Anyone who went to a French high school (as well as many people who didn't) is familiar with Proust’s madeleine. In À la recherche du temps perdu, the narrator eats a madeleine with tea, and finds himself instantly flooded with involuntary memories from his past.
Many things can trigger memories. Music sometimes works that way for me: I’ll hear an old Alanis Morissette song on the radio, and I’ll find myself transported to my teen years in Brussels, with all the angst and confused feelings that come with that period in life (blech). But with food (and smell, as the two usually work together), the experience is usually much more powerful. That’s why we sometimes find ourselves craving foods that we know aren’t even particularly good: because they bring us back in time.
But sometimes, the foods you remember aren’t available. Which is why I was looking forward to tasting something in particular when we reached Japan in May. I had not been there in over fifteen years (I briefly lived there when I wan eleven years old), but there was something I absolutely needed to taste again. Not refined Japanese cuisine, or even traditional Japanese street food, which I hadn’t even had that much of, back when I was living there.
No, what I wanted to taste again was iced milk coffee from a vending machine.
It sounds silly, but one of the first times I ever tried coffee was from one of these little cans. And I’m an espresso-lover now, so it really was the beginning of a beautiful friendship. This drink is more milk than coffee, and is quite sweet, so it’s ironic that I, who now take my coffee black and bitter, remember it so fondly. It’s nothing special, with its malty taste and watery texture. Nevertheless, as soon as I spotted a vending machine on our first day in Tokyo, I shelled out 220 yen and treated myself and Laurent to a can each.

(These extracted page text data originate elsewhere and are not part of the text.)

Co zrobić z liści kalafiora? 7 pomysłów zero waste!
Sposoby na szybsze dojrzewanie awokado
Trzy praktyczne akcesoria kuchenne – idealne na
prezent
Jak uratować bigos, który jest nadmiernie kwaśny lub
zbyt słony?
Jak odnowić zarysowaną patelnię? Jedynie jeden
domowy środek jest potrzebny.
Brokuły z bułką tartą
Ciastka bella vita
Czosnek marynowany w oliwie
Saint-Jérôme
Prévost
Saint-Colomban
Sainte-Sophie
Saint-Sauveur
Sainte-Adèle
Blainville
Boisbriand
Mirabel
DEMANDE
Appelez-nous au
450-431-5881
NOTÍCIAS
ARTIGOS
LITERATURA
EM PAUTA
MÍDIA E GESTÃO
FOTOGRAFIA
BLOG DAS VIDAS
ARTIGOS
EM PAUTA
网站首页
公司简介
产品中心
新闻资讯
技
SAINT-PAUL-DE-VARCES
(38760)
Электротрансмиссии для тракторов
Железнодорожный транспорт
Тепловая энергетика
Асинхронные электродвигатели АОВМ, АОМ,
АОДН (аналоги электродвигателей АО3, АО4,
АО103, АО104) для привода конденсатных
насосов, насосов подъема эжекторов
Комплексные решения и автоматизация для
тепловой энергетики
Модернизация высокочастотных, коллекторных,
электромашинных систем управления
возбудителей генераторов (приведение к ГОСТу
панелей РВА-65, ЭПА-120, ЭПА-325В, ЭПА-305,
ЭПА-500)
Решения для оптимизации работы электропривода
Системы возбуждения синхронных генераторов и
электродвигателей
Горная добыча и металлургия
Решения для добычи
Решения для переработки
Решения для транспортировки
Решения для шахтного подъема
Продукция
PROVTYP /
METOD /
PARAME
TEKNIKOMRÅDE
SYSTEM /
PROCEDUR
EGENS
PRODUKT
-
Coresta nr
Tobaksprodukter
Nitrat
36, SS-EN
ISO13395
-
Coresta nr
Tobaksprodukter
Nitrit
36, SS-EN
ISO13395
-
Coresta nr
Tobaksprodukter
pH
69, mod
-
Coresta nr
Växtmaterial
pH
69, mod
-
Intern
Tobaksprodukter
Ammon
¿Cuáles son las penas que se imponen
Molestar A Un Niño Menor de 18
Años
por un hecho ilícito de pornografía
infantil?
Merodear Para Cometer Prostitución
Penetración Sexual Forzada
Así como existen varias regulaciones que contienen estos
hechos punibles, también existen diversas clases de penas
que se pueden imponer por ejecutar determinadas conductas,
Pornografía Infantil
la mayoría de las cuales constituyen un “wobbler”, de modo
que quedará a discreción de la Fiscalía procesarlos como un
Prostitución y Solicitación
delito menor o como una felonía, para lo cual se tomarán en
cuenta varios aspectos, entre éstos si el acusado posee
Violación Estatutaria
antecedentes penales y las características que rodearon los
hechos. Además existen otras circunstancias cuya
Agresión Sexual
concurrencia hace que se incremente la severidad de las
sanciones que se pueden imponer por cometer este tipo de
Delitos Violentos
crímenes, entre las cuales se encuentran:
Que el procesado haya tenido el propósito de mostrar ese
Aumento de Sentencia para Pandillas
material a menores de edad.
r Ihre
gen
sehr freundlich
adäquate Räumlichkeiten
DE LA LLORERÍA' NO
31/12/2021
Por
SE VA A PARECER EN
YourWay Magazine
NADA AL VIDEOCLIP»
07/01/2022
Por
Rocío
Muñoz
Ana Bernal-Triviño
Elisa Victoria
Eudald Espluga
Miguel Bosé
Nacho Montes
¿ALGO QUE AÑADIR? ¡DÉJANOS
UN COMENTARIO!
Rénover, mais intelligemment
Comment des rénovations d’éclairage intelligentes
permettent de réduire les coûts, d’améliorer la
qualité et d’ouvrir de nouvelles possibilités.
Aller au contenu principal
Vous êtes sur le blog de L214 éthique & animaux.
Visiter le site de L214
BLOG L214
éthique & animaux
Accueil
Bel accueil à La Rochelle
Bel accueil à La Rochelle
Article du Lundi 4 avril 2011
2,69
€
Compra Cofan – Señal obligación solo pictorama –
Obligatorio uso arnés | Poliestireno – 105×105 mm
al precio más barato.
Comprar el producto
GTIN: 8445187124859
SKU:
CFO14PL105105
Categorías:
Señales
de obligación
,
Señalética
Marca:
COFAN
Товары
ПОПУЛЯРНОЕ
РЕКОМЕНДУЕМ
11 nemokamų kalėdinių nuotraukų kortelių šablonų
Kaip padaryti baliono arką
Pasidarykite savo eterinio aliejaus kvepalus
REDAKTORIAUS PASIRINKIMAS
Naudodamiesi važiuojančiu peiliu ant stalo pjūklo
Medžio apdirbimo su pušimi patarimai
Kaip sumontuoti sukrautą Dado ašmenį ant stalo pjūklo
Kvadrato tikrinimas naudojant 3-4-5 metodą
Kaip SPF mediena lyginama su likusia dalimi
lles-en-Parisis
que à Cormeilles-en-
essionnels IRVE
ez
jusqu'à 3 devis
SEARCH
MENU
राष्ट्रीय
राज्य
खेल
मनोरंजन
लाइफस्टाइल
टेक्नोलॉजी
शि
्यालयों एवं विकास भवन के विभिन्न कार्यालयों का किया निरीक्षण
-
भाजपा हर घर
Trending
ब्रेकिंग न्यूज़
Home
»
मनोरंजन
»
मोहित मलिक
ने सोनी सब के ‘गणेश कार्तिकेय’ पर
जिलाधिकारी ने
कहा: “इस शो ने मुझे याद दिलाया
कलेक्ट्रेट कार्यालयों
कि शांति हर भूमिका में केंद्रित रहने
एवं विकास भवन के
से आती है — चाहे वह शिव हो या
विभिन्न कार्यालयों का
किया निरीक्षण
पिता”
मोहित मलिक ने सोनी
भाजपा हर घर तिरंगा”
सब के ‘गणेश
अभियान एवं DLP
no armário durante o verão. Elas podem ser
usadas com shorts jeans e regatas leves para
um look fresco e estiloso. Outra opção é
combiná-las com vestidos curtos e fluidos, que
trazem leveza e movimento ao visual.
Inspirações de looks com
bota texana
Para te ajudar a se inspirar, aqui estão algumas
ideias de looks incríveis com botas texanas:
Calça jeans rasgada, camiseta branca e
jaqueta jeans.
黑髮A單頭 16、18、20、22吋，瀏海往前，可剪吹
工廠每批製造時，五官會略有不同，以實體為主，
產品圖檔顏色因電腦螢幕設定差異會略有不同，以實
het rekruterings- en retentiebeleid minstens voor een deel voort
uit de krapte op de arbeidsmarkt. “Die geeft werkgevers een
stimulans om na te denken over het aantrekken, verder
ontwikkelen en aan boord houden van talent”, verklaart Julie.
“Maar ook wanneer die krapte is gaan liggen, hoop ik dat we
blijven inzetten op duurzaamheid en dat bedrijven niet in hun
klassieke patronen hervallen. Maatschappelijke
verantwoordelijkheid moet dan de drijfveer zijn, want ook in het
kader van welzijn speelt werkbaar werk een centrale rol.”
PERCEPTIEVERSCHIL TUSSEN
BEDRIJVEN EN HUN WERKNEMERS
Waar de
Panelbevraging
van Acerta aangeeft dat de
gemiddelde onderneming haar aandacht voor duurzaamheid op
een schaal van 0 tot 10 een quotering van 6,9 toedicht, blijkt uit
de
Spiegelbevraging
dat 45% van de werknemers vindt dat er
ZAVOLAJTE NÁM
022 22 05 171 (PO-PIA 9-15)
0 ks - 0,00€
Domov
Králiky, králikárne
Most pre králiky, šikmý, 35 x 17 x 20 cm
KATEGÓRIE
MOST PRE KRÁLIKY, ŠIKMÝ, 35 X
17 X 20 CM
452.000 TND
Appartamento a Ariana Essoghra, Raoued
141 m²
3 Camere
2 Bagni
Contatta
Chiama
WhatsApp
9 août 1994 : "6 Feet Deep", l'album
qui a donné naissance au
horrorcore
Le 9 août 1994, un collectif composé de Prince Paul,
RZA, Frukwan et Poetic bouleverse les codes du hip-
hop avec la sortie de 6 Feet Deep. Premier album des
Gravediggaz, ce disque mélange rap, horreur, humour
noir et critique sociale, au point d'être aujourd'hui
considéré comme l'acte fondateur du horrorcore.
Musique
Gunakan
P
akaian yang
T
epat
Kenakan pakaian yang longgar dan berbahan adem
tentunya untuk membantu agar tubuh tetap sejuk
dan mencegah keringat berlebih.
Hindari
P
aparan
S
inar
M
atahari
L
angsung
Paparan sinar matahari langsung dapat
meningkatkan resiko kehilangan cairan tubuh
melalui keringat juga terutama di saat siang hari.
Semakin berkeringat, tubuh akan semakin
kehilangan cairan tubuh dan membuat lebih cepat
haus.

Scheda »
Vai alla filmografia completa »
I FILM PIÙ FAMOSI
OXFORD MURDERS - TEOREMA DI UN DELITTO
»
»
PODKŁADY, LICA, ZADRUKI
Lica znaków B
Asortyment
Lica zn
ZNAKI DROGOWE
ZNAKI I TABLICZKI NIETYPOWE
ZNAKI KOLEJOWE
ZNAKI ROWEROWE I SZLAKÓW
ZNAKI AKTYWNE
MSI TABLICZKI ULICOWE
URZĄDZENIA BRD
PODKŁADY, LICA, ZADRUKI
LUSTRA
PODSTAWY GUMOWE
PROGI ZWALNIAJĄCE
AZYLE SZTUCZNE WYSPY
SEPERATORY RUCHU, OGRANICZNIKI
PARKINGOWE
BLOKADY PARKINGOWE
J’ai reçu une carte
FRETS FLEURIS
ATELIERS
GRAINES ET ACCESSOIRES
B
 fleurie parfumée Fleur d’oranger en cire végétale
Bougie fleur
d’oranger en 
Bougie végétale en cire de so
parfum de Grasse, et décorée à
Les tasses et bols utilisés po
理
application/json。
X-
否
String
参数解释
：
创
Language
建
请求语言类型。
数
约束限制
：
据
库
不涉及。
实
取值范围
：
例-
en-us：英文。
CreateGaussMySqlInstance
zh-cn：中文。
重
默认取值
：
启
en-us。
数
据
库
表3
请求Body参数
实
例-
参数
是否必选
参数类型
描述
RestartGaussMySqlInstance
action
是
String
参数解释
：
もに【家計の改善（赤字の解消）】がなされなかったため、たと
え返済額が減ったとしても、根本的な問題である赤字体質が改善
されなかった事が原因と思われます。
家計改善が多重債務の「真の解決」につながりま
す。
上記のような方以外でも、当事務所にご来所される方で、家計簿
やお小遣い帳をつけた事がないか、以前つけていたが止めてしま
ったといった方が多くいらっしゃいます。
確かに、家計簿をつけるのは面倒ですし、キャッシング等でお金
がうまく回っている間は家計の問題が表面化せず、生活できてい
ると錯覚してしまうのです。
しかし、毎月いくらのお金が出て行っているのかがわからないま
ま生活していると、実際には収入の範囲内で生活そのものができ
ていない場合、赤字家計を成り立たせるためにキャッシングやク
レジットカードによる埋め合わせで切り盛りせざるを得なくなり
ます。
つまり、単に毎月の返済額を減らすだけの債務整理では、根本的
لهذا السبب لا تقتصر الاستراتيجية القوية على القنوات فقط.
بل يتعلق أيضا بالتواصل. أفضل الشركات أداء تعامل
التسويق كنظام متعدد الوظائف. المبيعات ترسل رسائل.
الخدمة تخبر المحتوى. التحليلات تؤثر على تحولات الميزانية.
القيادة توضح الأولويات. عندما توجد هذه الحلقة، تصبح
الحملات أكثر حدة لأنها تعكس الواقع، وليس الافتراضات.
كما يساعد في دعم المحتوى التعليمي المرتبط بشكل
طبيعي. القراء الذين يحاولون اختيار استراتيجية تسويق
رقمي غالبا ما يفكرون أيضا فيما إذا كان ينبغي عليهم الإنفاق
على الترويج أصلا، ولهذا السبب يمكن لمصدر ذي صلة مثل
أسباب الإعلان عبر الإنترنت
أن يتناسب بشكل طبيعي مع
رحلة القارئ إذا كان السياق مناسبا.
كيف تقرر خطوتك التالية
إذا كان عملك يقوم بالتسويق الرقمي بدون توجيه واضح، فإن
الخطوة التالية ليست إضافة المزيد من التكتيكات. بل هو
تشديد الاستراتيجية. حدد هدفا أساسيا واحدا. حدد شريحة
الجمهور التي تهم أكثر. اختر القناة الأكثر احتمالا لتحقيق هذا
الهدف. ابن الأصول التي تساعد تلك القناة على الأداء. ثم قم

It tasted just like I remembered it. And apparently, I’m not the only one who finds the stuff addictive: Laurent got regular cravings for it throughout the rest of our trip.
At other times, you think you’ve forgotten all about a specific food, yet you instantly remember its flavour as soon as you see it. This happened to me when I saw these little candies for sale:
I have no idea what they are exactly. Some kind of dried legume or something (or a pea? I really don’t know), covered in a flavoured sugary coating. I hadn’t thought about these sweets in years, but I immediately remembered them, along with their texture and their flavour. It’s funny how it all popped back into my head and tastebuds.
Now, if only I knew what these are… If anyone out there knows, I would be grateful!